* _Problems to work on_:
A - Check three statements against the Siege of Ram Rauni article below. For each one, answer yes or no and quote the words of the article that decide it. (i) The fort was designed with room for about 500 men. (ii) The siege began after the Sikhs gathered at Amritsar for Baisakhi in October 1748. (iii) Shahnawaz Khan appointed Adina Beg Khan as his diwan.
B - In the Siege of Ram Rauni article, what share of the revenue of Pargana Patti did the settlement grant the Sikhs?
C - Please resume the Siege of Ram Rauni article after its last sentence, keeping its tone, and leave the data that follows it aside.

* _Source text_:
+ + + +

- Siege of Ram Rauni: Part of Mughal–Sikh conflicts
| Date | October 1748-Maghar 1805 Bk./November 1748 |
| Location | Ram Rauni, Amritsar |
| Result | Sikh victory Sikhs granted one-fourth of the revenue of Pargana Patti and revenue from villages of Guru Chak; |

Belligerents
- Mughal Empire Subah of Lahore: Sikh Confederacy

Commanders and leaders
- Mir Mannu Adina Beg Khan Sadiq Beg Khan Diwan Kaura Mal Mirza Aziz Khan Bakhshi Nasir Ali Khan Jalandri: Jai Singh Kanhaiya Jassa Singh Ramgarhia Jassa Singh Ahluwalia

Strength
- Large with artillery: About 500 Sikhs

Casualties and losses
- Unknown: About 200 Sikhs killed during the siege

= Siege of Ram Rauni =

The Siege of Ram Rauni was a siege of the Sikh fort of Ram Rauni at Amritsar in 1748 by forces of the Mughal forces under Mir Mannu, with Adina Beg Khan and other officers involved in the operations. The fort had been built after a Khalsa assembly at Amritsar on Baisakhi, 30 March 1747, and was designed as a small fortified position near Ramsar with space for about 500 men.

The siege began after the Sikhs gathered at Amritsar for Diwali in October 1748. About 500 Sikhs entered Ram Rauni, while other Sikh groups concealed themselves near Ramsar to support the garrison. The Mughal army attempted to reduce the fort through siege operations and mining, but the garrison resisted until political and military pressures forced Mir Mannu to lift the siege. The settlement granted the Sikhs one-fourth of the revenue of Pargana Patti and released revenue from villages of Guru Chak.
== Background ==
After the conflict between the sons of Zakariya Khan, Shahnawaz Khan defeated his elder brother Yahiya Khan, along with Diwan Lakhpat Rai and Mir Mumin Khan, and imprisoned them. Shahnawaz Khan appointed Kaura Mal as his diwan and confirmed Adina Beg Khan as faujdar of the Jullundur Doab. Kaura Mal was a Khulasa Sikh, while Adina Beg Khan favoured a policy of accommodation with the Sikhs.

The Sikhs suspended plundering activity during this period, partly because Kaura Mal held high authority and partly because they needed time to recover after earlier disturbances. The government of Shahnawaz Khan was not yet stable, and Kaura Mal and Adina Beg Khan advised that the Sikhs should be left undisturbed.

+ + + +

* _Data extracts_:
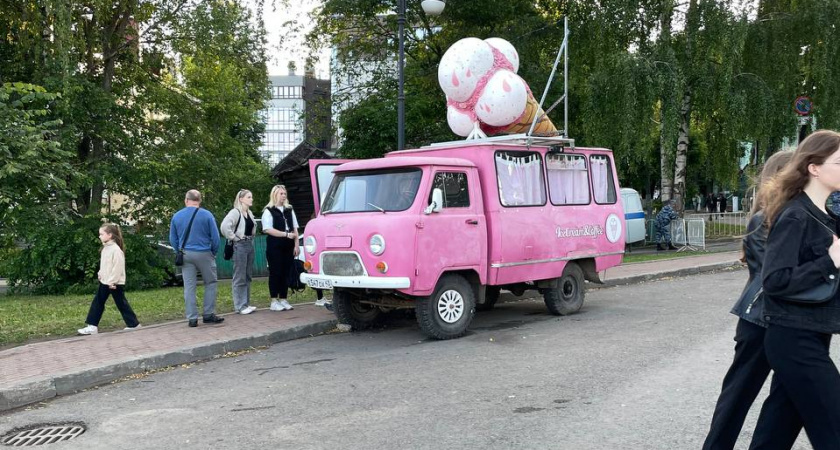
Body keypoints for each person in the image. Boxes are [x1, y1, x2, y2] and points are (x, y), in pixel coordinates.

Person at [748, 130, 840, 449]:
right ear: (814, 167)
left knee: (775, 434)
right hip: (793, 340)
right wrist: (828, 262)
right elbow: (774, 281)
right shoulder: (795, 215)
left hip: (812, 336)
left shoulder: (827, 218)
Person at [702, 151, 793, 450]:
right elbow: (776, 276)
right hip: (759, 323)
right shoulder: (762, 221)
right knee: (738, 396)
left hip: (790, 324)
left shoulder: (796, 218)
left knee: (786, 401)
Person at [169, 189, 223, 327]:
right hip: (204, 253)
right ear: (199, 201)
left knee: (189, 287)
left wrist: (179, 250)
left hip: (185, 254)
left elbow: (173, 239)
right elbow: (215, 237)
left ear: (186, 200)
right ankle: (208, 314)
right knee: (210, 283)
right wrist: (213, 252)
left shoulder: (177, 216)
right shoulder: (207, 215)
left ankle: (192, 318)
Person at [78, 223, 141, 335]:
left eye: (102, 234)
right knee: (100, 301)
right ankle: (133, 324)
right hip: (106, 281)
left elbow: (118, 267)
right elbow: (106, 265)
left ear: (110, 235)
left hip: (113, 282)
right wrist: (100, 273)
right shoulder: (106, 248)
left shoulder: (116, 250)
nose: (99, 236)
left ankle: (134, 324)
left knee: (120, 303)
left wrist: (112, 281)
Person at [262, 185, 299, 312]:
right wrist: (285, 234)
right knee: (275, 272)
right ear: (275, 195)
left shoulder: (289, 209)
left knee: (286, 272)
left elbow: (295, 228)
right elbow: (267, 229)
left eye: (285, 193)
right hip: (275, 246)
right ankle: (274, 300)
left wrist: (296, 244)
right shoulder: (269, 210)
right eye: (281, 194)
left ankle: (283, 298)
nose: (284, 196)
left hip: (288, 246)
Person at [221, 189, 257, 315]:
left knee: (247, 275)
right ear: (241, 199)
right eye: (248, 197)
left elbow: (252, 228)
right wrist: (234, 238)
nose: (251, 199)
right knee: (239, 276)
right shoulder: (235, 212)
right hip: (239, 246)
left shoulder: (249, 213)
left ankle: (245, 303)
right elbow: (224, 226)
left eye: (251, 197)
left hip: (249, 244)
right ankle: (240, 306)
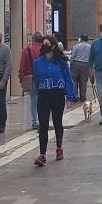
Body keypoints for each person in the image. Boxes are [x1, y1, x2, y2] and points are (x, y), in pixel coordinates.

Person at [31, 35, 76, 167]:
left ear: (53, 46)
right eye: (43, 43)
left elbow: (68, 78)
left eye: (47, 44)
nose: (44, 46)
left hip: (57, 94)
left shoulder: (61, 62)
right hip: (44, 95)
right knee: (43, 124)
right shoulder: (37, 62)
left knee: (57, 122)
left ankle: (59, 147)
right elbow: (36, 79)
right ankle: (42, 153)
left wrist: (70, 97)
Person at [19, 32, 44, 128]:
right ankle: (42, 119)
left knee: (34, 100)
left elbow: (22, 66)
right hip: (43, 78)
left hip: (30, 78)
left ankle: (35, 121)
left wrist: (21, 78)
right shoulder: (45, 49)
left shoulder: (26, 50)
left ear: (33, 39)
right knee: (43, 100)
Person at [69, 35, 92, 102]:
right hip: (85, 64)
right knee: (84, 81)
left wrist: (71, 63)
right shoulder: (90, 47)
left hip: (76, 63)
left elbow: (73, 56)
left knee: (74, 80)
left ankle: (75, 96)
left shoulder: (76, 46)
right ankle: (83, 96)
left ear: (81, 39)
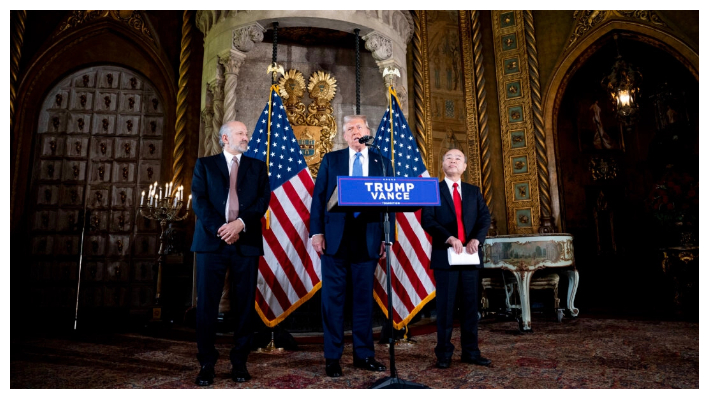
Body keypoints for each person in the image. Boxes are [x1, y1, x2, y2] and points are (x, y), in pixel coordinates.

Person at [310, 115, 391, 377]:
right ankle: (332, 357)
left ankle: (364, 355)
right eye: (349, 129)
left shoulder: (382, 161)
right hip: (335, 240)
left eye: (359, 127)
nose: (355, 131)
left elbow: (391, 201)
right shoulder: (331, 160)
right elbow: (319, 197)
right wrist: (316, 233)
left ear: (368, 131)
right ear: (343, 136)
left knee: (363, 302)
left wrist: (385, 238)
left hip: (367, 240)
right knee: (333, 302)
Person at [190, 121, 271, 385]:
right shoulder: (205, 165)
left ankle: (239, 362)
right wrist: (222, 229)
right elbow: (199, 201)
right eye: (240, 133)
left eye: (246, 133)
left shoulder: (257, 167)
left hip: (245, 242)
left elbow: (262, 200)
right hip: (211, 243)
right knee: (207, 305)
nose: (246, 137)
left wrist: (240, 224)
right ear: (225, 138)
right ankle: (206, 363)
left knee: (245, 304)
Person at [421, 148, 491, 369]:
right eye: (448, 158)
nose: (453, 161)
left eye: (457, 158)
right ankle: (444, 354)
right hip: (446, 257)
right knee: (446, 308)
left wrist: (477, 240)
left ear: (464, 167)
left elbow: (484, 218)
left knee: (471, 307)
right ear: (442, 165)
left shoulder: (473, 191)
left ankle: (471, 352)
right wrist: (449, 238)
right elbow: (428, 220)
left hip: (470, 257)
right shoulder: (433, 190)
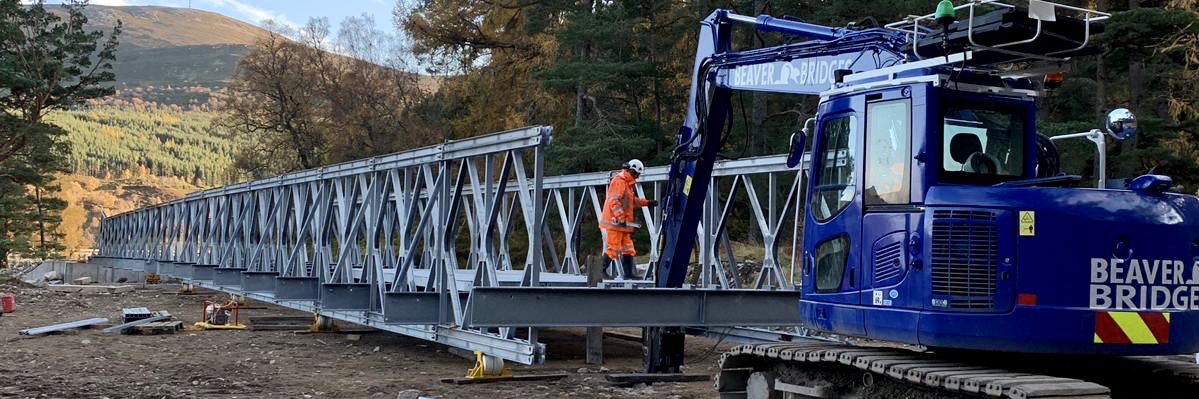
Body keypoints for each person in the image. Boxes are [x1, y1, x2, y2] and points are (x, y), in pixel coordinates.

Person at [600, 159, 657, 279]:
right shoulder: (619, 181)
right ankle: (600, 271)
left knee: (628, 249)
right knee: (613, 248)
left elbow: (631, 201)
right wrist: (620, 217)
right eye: (636, 174)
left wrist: (647, 202)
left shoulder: (627, 183)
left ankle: (629, 274)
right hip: (615, 222)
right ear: (631, 170)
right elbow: (614, 201)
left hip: (622, 223)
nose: (637, 177)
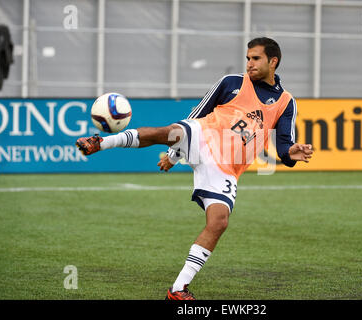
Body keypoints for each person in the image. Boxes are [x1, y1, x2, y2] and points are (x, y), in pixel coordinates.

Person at [76, 37, 313, 300]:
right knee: (163, 132)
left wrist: (291, 153)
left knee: (219, 222)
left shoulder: (285, 102)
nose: (249, 63)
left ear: (273, 61)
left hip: (225, 167)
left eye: (255, 58)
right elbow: (196, 115)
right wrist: (173, 154)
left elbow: (283, 147)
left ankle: (178, 289)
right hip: (204, 134)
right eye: (247, 58)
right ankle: (101, 142)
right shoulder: (231, 83)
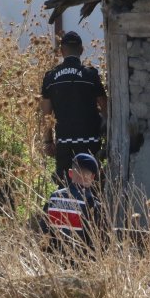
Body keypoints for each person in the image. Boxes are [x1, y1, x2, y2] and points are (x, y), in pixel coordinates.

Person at [40, 31, 107, 182]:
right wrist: (107, 136)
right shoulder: (90, 75)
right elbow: (105, 107)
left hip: (64, 142)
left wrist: (48, 141)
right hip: (90, 141)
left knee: (65, 186)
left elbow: (47, 115)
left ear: (61, 51)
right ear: (82, 50)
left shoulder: (50, 77)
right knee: (92, 186)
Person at [43, 153, 106, 252]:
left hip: (53, 261)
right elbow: (99, 242)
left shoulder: (54, 197)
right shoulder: (92, 203)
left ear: (70, 173)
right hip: (80, 263)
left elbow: (43, 231)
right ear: (93, 177)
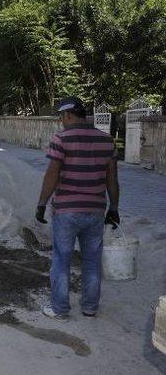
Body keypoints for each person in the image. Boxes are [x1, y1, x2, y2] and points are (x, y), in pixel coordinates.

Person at [36, 96, 119, 320]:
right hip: (95, 211)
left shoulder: (61, 138)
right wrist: (115, 208)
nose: (61, 122)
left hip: (66, 211)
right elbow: (112, 178)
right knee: (92, 261)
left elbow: (52, 174)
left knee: (61, 260)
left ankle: (60, 309)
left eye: (61, 117)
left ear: (68, 115)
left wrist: (42, 203)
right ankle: (90, 307)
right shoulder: (106, 140)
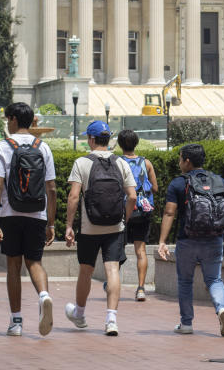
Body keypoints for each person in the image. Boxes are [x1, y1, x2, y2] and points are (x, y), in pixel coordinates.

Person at [157, 143, 224, 337]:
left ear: (187, 161)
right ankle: (222, 309)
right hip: (214, 239)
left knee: (185, 281)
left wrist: (162, 240)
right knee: (214, 279)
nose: (179, 163)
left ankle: (186, 324)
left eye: (180, 159)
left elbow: (170, 212)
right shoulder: (218, 180)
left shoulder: (178, 183)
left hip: (187, 240)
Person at [0, 102, 57, 337]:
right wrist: (51, 222)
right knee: (35, 262)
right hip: (37, 214)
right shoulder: (43, 148)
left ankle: (16, 321)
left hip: (10, 214)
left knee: (13, 266)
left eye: (9, 118)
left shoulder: (2, 147)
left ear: (15, 119)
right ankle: (44, 295)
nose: (7, 122)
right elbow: (52, 188)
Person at [63, 120, 136, 336]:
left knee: (86, 270)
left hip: (89, 228)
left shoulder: (82, 163)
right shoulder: (121, 163)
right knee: (112, 269)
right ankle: (111, 319)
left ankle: (80, 314)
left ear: (92, 139)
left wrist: (68, 225)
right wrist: (125, 218)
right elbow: (132, 196)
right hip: (115, 227)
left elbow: (74, 196)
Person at [118, 128, 158, 301]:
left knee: (115, 248)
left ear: (120, 144)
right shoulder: (146, 163)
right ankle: (141, 288)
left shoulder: (116, 162)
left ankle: (112, 284)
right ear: (136, 143)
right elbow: (155, 188)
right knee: (140, 250)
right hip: (142, 211)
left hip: (121, 209)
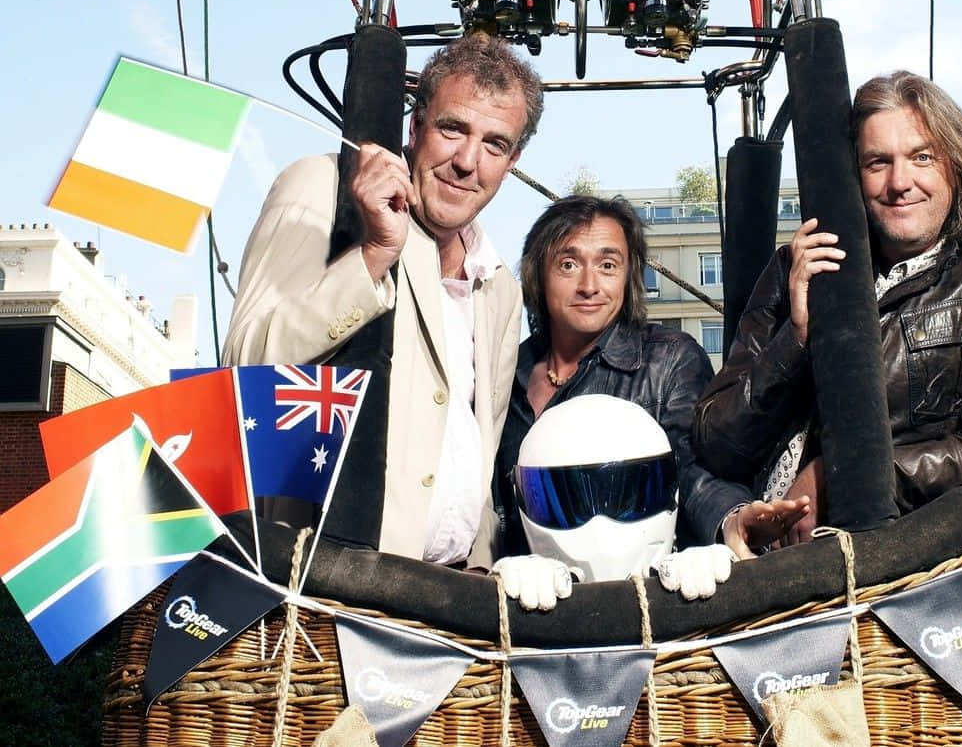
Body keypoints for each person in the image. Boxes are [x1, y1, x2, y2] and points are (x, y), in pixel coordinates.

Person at [693, 71, 962, 556]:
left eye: (922, 157)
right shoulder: (797, 265)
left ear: (958, 165)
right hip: (755, 558)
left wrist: (844, 476)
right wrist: (797, 338)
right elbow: (715, 443)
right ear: (851, 176)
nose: (899, 182)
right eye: (876, 163)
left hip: (898, 560)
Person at [223, 33, 544, 569]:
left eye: (494, 144)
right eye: (452, 128)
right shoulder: (322, 188)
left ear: (511, 161)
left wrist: (481, 572)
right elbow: (244, 371)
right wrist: (372, 255)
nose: (468, 161)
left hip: (450, 600)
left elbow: (477, 447)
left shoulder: (500, 287)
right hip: (329, 580)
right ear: (415, 127)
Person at [489, 195, 808, 609]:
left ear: (629, 276)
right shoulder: (503, 368)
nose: (590, 285)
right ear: (538, 275)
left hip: (639, 605)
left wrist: (731, 519)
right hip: (523, 605)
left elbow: (690, 468)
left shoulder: (668, 357)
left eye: (608, 265)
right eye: (569, 264)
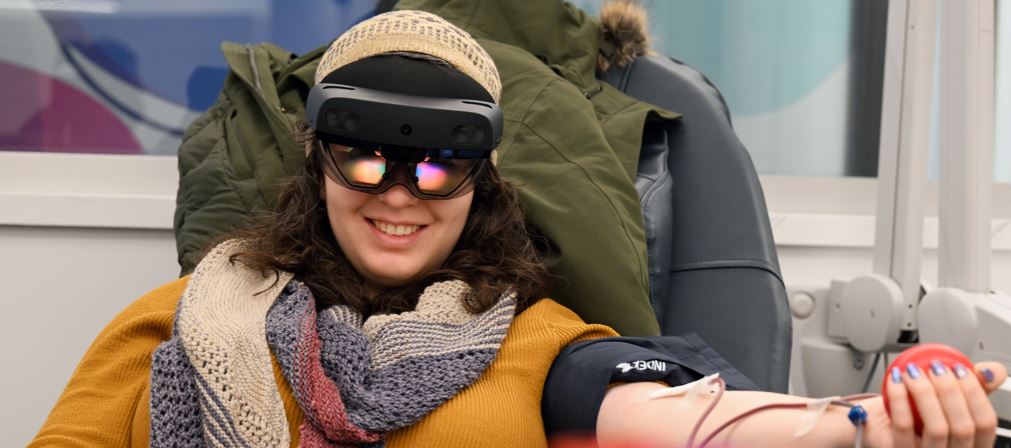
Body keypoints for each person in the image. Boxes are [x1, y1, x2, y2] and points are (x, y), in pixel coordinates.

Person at [31, 9, 1006, 448]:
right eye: (366, 155)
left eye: (439, 160)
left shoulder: (532, 340)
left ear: (485, 181)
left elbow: (690, 421)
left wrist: (868, 426)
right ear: (315, 160)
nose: (400, 193)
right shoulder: (177, 320)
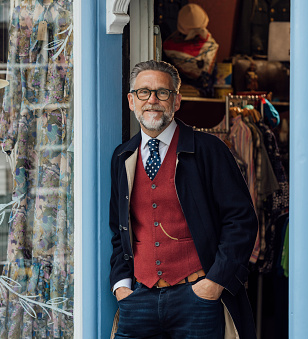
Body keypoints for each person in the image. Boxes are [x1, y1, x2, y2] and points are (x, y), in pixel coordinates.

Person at [109, 60, 258, 339]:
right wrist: (121, 286)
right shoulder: (122, 156)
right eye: (143, 92)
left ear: (176, 101)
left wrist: (214, 283)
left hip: (197, 298)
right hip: (138, 298)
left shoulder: (209, 150)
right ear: (131, 101)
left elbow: (241, 221)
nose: (152, 100)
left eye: (162, 93)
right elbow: (118, 230)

+ + + +

* _Results by task_:
A -
(i) Yes: "with space for about 500 men."
(ii) No: "the Sikhs gathered at Amritsar for Diwali in October 1748."
(iii) No: "Shahnawaz Khan appointed Kaura Mal as his diwan."

B - One-fourth of the revenue of Pargana Patti.

C -
===Construction of Ram Rauni===
On Baisakhi, 30 March 1747, the Sikhs assembled at Amritsar and celebrated the festival after a long period of disturbance. A general assembly of the Khalsa passed a gurmata to build a fort at Amritsar. The decision provided work for Sikhs who did not wish to return home and reflected uncertainty about how long peace with the provincial government would last.

Amritsar was close to Lahore and lay on the Grand Trunk Road, but it was chosen because of its religious importance, its position in the Majha, the surrounding forest, the support of the local population and its usefulness for monitoring Lahore. The foundation was laid near Ramsar, about 3 km from the Hari Mandir. The Sikhs dug a foundation about two metres wide, began all four walls at once, and made provision for gates and towers. A deep and wide ditch was also excavated around the fort.

The fort was named Ram Rauni, meaning God's shelter. It was a small mud-built fort with accommodation for about 500 men. The scale of the work was limited to avoid provoking government officials, and the fort resembled a fortified zamindar's house surrounded by cultivated fields. After its completion, the Sikhs beautified the temple and tank, and Hari Singh Bhangi was allowed to establish residential quarters near the tank.
==Siege==
The rainy season halted further operations from July to September 1748. During this period the Sikhs avoided direct disturbance of the government and limited their activity to the submontane area north of the Bari and Jullundur Doabs. In October 1748, on Diwali, the Sikhs again gathered at Amritsar to bathe, pray, illuminate the site and make offerings at the Hari Mandir.

Muin-ul-Mulk had banned Sikh entry into Amritsar. He marched on the city after the Diwali gathering. About 500 Sikhs took shelter inside Ram Rauni, while other Sikh groups hid in the neighbouring jungle and bushes near Ramsar to assist the garrison if needed.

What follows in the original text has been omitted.